I was driving through Kingston on Friday, for a painful meeting with an accountant to go over my tax-return (ordinarily I'd do it myself, but why don't you try moving twice to two different states within the same year, have your employer move its office from one state to another, and then collect stock option income from yet another state and see how willing you are to screw around with it solo). While driving there, I passed by the Kingston Army Reserve Center, complete with its collection of Jeeps, Transport Vehicles, Hummers, etc., in the back lot.
And not a soul there.
It occurs to me to wonder why targets like this don't occur to folks like the Iraqis? I mean, they obviously must have people in our country already "under cover"... it would only make sense. Military "installations" like this would be perfectly valid targets of war, and they're completely not guarded (at least not guarded enough that you couldn't probably plant a decent sized charge and be long gone before anyone had a chance to do anything about it). And if they're captured, they get POW status immediately (they're a soldier in an army attacking a military target, just like a USMC soldier attacking a supply depot in Southern Iraq). They're not going to "do time" over it, by definition when the war is over, they get handed over to their country, without prosecution or action of any kind. Them's the rules of war.
Why hasn't this happened yet? Sure, big cities are ripe targets for sheer numbers, but to really wage a war of "terror attrition", where you're trying to demoralize the enemy (us) into giving up, you want to make us looking everywhere for problems. Out here in the sticks, we all feel safe, because we're a hundred miles from the city, nowhere near anything considered remotely politically "important", etc.
I have to believe that having "rural america", which has always felt itself safe from the harm of war, constantly looking over its shoulder, and giving second looks to anyone of slightly-tanner-than-norm skin color, would have a far more demoralizing effect than attacking a city. Blowing up an urban center simply says "rally behind this big event!" (to wit, 9/11)... attack in very unexpected places, doing little to no real damage to our people or assets, but scaring people who aren't used to being worried... that could have a far better (to the Iraqis) effect on the US populace than anything they can do elsewhere.
So, I ask again... why hasn't this happened already? I mean, I can't be the only one to see the logic of this. I'm not so bright that this is a new idea, but I can't figure out the "fatal flaw" that explains why it hasn't happened yet. Any thoughts?
I thought you were declared an enemy combatent and put in a military prision where you are tortured for information or simply "dissapear" you.
I guess blowing up a few vehicles out in the boondocks as opposed to killing and maiming thousands in a big city isn't dramatic enough.

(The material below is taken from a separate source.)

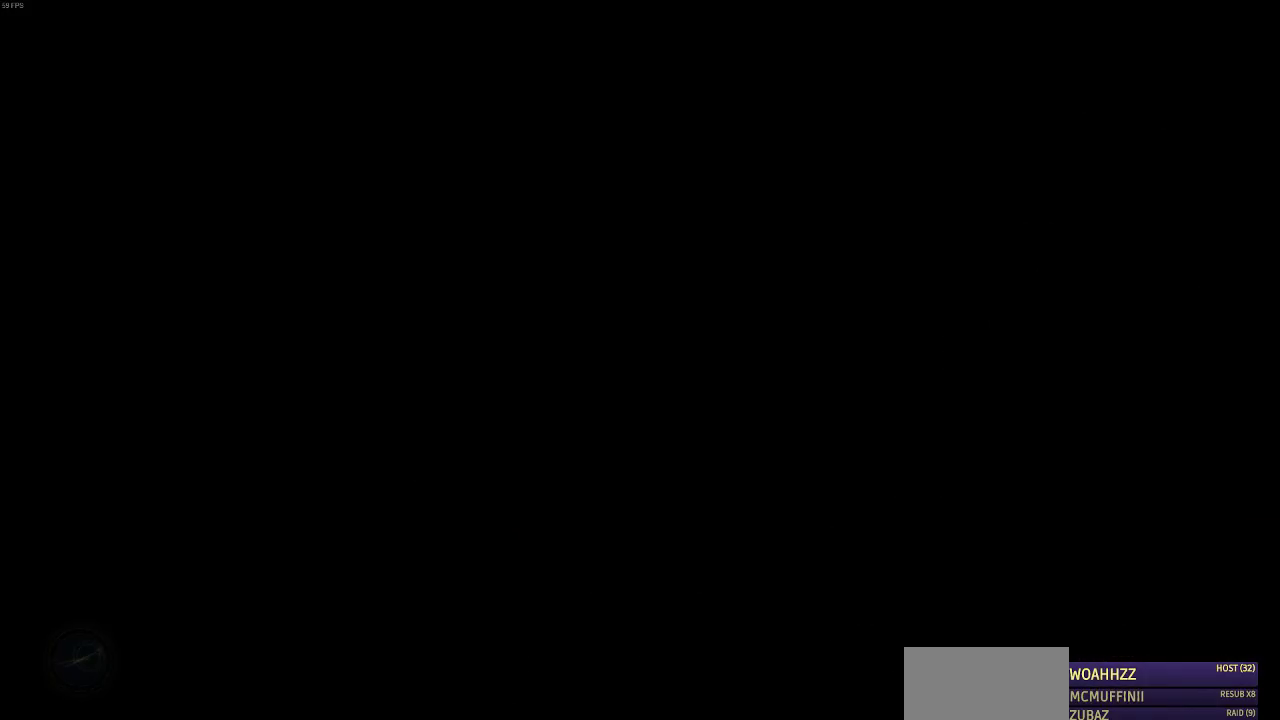
{"buttons": [], "events": []}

Not enough bloodied bodies.
Maybe, but (if *I* were running a guerilla campaign), I'd be trading terror for bodies any day. You certainly can't, as Iraq, win a war of "blood attrition" with us, we outnumber them 10 to 1. The only way to even have a HOPE of winning is to undermine support for the war itself, by spreading fear.

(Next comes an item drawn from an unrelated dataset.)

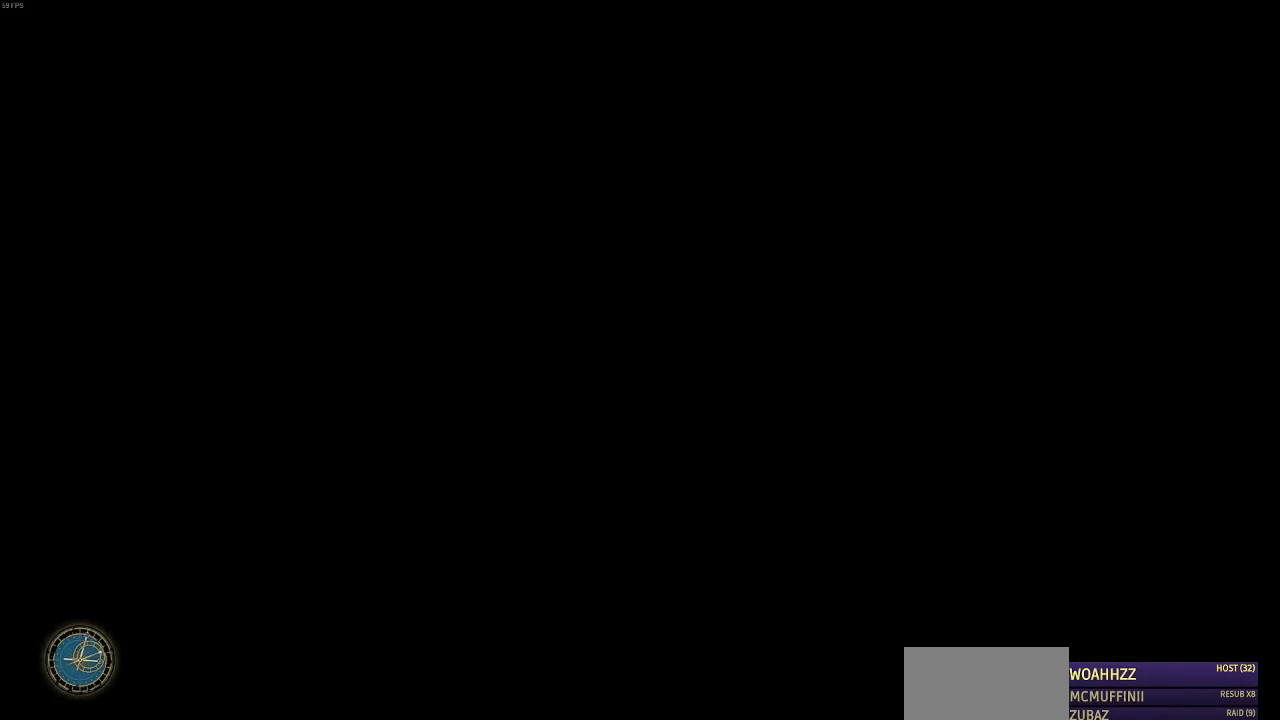
{"buttons": [], "events": []}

Terror of a few in the immediate vicinity as opposed to terror of thousands in a big city I don't think would have the same impact.
Now the armory on Staten Island I can see causing outrage if it was hit. Not only is it part of New York, it's also bang smack in the middle of a middle class neighborhood, and bordering two schools on two of it's sides. Not past there recently, so I can't comment on the security surrounding it. I do know immediately following 9/11 manned tanks guarded all entrances.
(OT, why isn't your blog remembering my info, I always check the 'remember info'?)
True, but "big" events just cause us to rally around a single event. I'd have to believe that a bunch of smaller events, hitting people where you wouldn't expect a terrorist to attack like the middle of nowhere, would have a higher terror factor.
But that's just me.
As for the OT thing: dunno. I know that I find myself re-entering my info sometimes on my blog, sometimes on other folks' blogs, etc. It's all cookie-based, so maybe watching when it tries to set a cookie and seeing if the browser is tossing them for some reason from time to time. I'm using privoxy, so I always just attributed it to "something privoxy is screwing with" and ignored it. ;-)
Duh, yes the cookie thing. It would help if I put you in the always accept list wouldn't it. :)
Hmm. I never once, never, thought I was more at risk since 9/11 than I did following OK City. Dereck's pointis that by freaking out a major city, you just hit a few Blue areas. Blow up a few things in small towns (sub-50K) in the mid-west, and you get a lot more Electoral Votes worried.
In any event, terror doesn't require mass murder. Only the threat of such.